Blockchain is a relatively new (2008) computational process that provides security for financial (and other) transactions. How it all works is a bit beyond me, but this is the first paragraph on it at Wikipedia:
A
blockchain is a growing list of
records, called
blocks, that are linked together using
cryptography. Each block contains a
cryptographic hash of the previous block, a
timestamp, and transaction data (generally represented as a
Merkle tree). The timestamp proves that the transaction data existed when the block was published in order to get into its hash. As blocks each contain information about the block previous to it, they form a chain, with each additional block reinforcing the ones before it. Therefore, blockchains are resistant to modification of their data because once recorded, the data in any given block cannot be altered retroactively without altering all subsequent blocks.
Basically, each block in the chain has the hash of the previous, such that no block can be changed without every block having to be adjusted all the way back to the origin. It was originally for crypto currency, to assure the true value of a bitcoin was not tampered with by anyone who had held it. The data is spread by peer-to-peer networks, so there is no single point at which a bad actor can amend the data and not have it noticed. In terms of asset management, rather than bitcoin, a business can track product from source to destination securely. So a coffee company can buy coffee from a grower, track that coffee from the grower to the shipper to the importer to the roaster to the packager and know, beyond reasonable doubt, that the beans in THIS bag came from THAT farmer. The value of such traceability may not be there for coffee, but for other vegetables that may have a risk of contamination, for example lettuce and spinach, the product can be traced from field to market, such that if there is a contamination, every leaf of that contaminated field can be found and identified accurately.

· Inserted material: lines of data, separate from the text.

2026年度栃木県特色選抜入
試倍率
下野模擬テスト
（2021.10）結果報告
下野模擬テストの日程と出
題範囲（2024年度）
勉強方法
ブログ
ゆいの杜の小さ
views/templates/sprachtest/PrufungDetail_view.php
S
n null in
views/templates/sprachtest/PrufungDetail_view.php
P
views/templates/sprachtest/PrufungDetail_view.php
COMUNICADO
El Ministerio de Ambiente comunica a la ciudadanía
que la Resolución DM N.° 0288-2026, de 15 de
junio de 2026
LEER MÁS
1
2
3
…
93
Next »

Imagine a public ledger that is copied into every accountant every time a transaction is posted. If anybody tries to change an entry later on to defraud anybody, that person would have to get to every copy of the ledger everywhere. Now, if each page has a hash calculated from all of the transactions on each page, based on the hash of the previous page and what transactions are posted in what order on the next, the hash will be wrong as soon as the change is made, and won't match the hash on any of the other ledgers. Basically, that's the simplest way to see it.